---------- Texto de lectura

La indudable dificultad de los adultos de encontrar de manera comprensible y convincente  el área juvenil puede ser un signo con el que el Espíritu procura impulsaros a vosotros jóvenes a hacerse cargo de ésta. Vosotros conocéis el idealismo, los lenguajes, y también las heridas, las expectativas, junto al deseo de bien de vuestros coetáneos. Se abre así el vasto mundo de los afectos, del trabajo, de la formación, de la espera, del sufrimiento juvenil... Cada uno de vosotros tenga el coraje de prometer al Espíritu Santo de llevar a un joven a Jesucristo, de la manera que considera mejor, sabiendo “dar cuenta de la esperanza que está en el, con dulzura" (cfr. 1 Pt 3,15).

--------------------
---------- Material de consulta

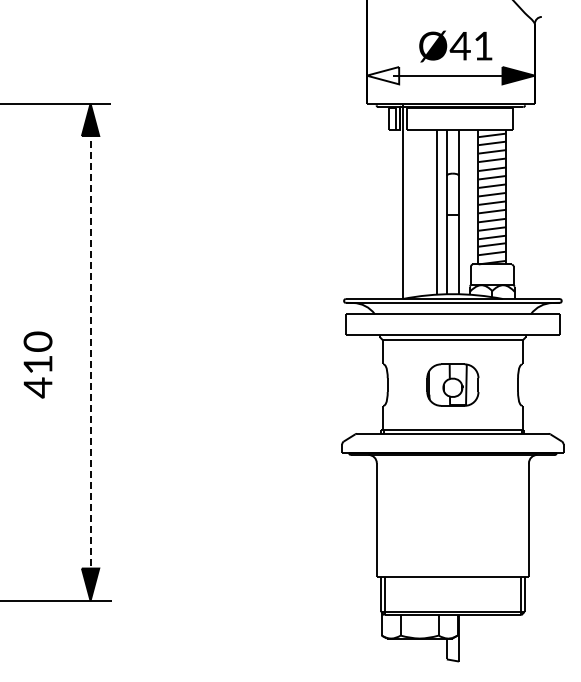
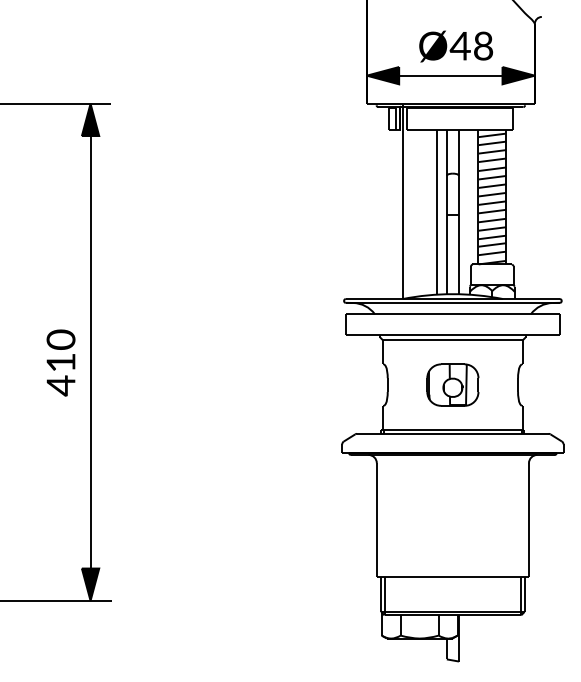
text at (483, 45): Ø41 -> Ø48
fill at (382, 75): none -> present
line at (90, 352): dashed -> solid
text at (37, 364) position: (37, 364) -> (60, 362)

--------------------

Lista de tareas –
1 – Según el texto de lectura, ¿qué se anima a cada joven a prometer al Espíritu Santo?
2 – Copia literalmente del texto de lectura el pasaje que comienza en las palabras "La indudable dificultad" y termina después de "1 Pt 3,15).".

Respuestas del ejercicio –
1 – Llevar a un joven a Jesucristo, de la manera que considere mejor.

2 –
La indudable dificultad de los adultos de encontrar de manera comprensible y convincente  el área juvenil puede ser un signo con el que el Espíritu procura impulsaros a vosotros jóvenes a hacerse cargo de ésta. Vosotros conocéis el idealismo, los lenguajes, y también las heridas, las expectativas, junto al deseo de bien de vuestros coetáneos. Se abre así el vasto mundo de los afectos, del trabajo, de la formación, de la espera, del sufrimiento juvenil... Cada uno de vosotros tenga el coraje de prometer al Espíritu Santo de llevar a un joven a Jesucristo, de la manera que considera mejor, sabiendo “dar cuenta de la esperanza que está en el, con dulzura" (cfr. 1 Pt 3,15).